WORK TO COMPLETE — Please transcribe the lines from the first one through the line containing "3: (145, 381)", both ends included, reproducing each one character for character.

EXTRACTED DATA —

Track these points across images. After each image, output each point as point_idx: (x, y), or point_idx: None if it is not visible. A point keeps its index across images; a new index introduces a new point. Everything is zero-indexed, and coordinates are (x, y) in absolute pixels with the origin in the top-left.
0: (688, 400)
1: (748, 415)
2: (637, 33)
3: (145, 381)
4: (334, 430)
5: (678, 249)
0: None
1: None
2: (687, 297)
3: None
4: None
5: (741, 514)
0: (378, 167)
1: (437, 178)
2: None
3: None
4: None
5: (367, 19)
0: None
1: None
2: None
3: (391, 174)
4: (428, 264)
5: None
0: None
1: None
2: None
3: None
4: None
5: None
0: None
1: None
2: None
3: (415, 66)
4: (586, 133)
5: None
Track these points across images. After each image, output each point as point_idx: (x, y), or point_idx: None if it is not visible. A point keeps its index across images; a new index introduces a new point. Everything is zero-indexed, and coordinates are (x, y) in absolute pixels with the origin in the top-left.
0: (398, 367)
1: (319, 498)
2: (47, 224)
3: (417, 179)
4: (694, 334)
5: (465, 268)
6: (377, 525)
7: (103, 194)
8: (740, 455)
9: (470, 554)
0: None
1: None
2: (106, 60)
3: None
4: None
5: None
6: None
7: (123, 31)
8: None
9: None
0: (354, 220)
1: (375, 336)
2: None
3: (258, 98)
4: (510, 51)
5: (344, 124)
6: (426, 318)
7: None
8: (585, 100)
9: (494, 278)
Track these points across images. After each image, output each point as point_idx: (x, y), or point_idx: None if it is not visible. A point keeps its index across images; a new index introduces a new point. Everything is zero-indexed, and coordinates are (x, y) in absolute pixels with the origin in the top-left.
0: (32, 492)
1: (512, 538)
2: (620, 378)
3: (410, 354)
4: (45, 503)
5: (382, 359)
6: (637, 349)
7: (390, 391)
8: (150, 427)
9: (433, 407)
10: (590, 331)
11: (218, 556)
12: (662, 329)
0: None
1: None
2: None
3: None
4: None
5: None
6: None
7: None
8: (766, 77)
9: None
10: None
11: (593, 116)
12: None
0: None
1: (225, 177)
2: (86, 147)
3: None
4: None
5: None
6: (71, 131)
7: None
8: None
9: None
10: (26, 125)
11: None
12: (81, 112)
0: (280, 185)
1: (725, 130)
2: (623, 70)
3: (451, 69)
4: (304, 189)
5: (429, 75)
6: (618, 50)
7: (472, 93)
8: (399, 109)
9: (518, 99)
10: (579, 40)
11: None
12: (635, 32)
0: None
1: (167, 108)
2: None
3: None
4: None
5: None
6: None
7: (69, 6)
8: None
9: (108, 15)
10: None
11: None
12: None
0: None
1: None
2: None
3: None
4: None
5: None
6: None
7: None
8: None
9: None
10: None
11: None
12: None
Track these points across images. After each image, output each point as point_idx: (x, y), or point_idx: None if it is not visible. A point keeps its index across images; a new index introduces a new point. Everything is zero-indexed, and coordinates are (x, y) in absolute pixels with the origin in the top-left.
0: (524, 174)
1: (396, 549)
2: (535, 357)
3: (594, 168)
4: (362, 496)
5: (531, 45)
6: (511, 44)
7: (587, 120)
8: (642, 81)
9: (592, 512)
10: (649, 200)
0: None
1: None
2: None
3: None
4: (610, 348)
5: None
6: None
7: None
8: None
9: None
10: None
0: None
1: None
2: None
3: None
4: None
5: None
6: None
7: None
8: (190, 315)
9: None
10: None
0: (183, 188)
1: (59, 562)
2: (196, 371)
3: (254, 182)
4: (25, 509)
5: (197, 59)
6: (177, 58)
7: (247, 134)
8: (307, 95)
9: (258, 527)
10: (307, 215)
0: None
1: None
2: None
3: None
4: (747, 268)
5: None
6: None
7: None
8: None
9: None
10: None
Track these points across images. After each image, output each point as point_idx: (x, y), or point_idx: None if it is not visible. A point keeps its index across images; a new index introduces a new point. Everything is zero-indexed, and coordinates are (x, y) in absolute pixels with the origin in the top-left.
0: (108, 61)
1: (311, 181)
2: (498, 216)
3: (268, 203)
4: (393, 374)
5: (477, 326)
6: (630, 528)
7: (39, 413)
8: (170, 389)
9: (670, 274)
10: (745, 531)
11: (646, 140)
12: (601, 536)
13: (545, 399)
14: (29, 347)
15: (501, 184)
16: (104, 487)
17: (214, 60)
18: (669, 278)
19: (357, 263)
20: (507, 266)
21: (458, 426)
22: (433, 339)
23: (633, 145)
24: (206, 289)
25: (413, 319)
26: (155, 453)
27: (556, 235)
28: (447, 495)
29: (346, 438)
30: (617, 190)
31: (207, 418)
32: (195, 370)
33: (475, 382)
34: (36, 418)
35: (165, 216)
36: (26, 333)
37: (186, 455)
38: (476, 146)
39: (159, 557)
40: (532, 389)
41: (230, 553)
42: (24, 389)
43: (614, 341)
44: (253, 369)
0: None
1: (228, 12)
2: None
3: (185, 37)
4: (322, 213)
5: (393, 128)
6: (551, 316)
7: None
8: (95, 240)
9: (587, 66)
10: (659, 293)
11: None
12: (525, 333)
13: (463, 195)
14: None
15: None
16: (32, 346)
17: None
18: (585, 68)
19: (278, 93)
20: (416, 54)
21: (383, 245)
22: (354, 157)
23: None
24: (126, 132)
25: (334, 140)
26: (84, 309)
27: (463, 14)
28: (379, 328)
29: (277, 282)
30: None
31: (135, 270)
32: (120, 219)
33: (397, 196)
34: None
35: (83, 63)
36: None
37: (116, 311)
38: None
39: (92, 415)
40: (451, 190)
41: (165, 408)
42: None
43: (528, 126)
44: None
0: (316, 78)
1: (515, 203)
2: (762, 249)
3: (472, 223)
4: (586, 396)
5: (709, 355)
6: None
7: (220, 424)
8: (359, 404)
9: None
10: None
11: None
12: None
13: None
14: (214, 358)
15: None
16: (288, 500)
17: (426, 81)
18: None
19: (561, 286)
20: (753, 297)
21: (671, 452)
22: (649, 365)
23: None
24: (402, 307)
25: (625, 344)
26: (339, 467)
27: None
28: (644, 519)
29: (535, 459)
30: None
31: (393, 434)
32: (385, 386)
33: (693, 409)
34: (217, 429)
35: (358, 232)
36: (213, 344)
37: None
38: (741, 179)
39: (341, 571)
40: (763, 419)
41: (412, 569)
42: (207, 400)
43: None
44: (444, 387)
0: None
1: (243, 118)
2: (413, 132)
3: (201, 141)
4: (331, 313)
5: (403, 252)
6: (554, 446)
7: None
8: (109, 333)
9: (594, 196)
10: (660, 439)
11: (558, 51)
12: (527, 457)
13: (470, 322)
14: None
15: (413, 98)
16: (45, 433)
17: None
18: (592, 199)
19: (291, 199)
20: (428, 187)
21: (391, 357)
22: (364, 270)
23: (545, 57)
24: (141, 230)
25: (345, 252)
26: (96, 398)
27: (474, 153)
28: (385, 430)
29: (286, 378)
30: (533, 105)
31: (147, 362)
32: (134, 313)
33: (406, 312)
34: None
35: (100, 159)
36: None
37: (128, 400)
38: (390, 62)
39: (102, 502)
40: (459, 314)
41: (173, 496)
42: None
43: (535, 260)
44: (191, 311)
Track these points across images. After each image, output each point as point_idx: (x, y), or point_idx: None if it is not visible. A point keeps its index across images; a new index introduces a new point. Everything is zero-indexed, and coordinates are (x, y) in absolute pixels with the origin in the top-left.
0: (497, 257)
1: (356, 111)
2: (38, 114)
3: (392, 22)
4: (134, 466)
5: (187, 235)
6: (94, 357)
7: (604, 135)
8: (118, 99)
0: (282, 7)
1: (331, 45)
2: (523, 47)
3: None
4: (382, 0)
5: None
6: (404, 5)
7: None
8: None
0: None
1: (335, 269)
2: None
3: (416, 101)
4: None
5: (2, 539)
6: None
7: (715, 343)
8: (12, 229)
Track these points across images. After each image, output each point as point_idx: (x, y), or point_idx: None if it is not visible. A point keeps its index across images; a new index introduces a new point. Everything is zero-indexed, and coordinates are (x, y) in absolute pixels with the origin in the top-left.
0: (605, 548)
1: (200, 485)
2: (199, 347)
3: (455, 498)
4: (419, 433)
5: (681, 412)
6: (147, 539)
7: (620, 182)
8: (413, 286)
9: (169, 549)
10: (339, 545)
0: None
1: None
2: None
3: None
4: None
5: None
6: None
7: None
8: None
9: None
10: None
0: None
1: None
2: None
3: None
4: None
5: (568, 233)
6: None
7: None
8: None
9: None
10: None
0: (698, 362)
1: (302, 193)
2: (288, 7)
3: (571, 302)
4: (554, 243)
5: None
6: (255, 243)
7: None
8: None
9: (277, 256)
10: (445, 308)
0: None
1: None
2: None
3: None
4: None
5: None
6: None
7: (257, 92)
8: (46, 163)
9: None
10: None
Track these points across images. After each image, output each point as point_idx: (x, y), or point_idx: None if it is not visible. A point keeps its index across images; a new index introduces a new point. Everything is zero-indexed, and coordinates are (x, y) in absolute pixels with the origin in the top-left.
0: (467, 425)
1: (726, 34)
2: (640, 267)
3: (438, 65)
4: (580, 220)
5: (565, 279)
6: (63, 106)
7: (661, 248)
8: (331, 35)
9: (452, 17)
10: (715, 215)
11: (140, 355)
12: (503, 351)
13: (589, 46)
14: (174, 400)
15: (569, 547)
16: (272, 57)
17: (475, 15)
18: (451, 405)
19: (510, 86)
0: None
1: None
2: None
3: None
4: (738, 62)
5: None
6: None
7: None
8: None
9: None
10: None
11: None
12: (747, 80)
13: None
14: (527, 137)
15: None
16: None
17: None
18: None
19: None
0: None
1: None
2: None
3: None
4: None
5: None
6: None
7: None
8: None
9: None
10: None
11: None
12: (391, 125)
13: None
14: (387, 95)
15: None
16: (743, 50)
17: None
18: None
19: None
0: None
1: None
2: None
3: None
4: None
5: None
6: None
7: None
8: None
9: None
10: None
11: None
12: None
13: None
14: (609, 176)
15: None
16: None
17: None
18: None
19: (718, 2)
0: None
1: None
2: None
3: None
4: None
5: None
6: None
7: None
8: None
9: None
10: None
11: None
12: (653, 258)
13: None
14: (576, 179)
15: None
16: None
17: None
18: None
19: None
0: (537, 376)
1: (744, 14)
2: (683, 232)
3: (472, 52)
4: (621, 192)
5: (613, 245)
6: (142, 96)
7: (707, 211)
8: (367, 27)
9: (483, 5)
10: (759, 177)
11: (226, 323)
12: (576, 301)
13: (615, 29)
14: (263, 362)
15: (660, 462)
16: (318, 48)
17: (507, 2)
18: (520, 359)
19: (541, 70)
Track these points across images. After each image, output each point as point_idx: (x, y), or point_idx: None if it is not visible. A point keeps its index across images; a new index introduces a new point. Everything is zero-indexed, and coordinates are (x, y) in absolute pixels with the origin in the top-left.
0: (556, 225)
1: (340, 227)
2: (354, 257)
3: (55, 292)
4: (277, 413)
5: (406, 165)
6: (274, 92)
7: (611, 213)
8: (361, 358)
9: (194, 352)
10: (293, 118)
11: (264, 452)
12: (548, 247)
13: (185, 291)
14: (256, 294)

THE ANSWER —
Track these points across images. After each image, output each point as point_idx: (x, y), or point_idx: None if it is not visible. A point keeps its index across images; a new index introduces a new point. Everything is zero-indexed, and coordinates are (x, y) in absolute pixels with the origin in the top-left.
0: (688, 400)
1: (748, 415)
2: (637, 33)
3: (145, 381)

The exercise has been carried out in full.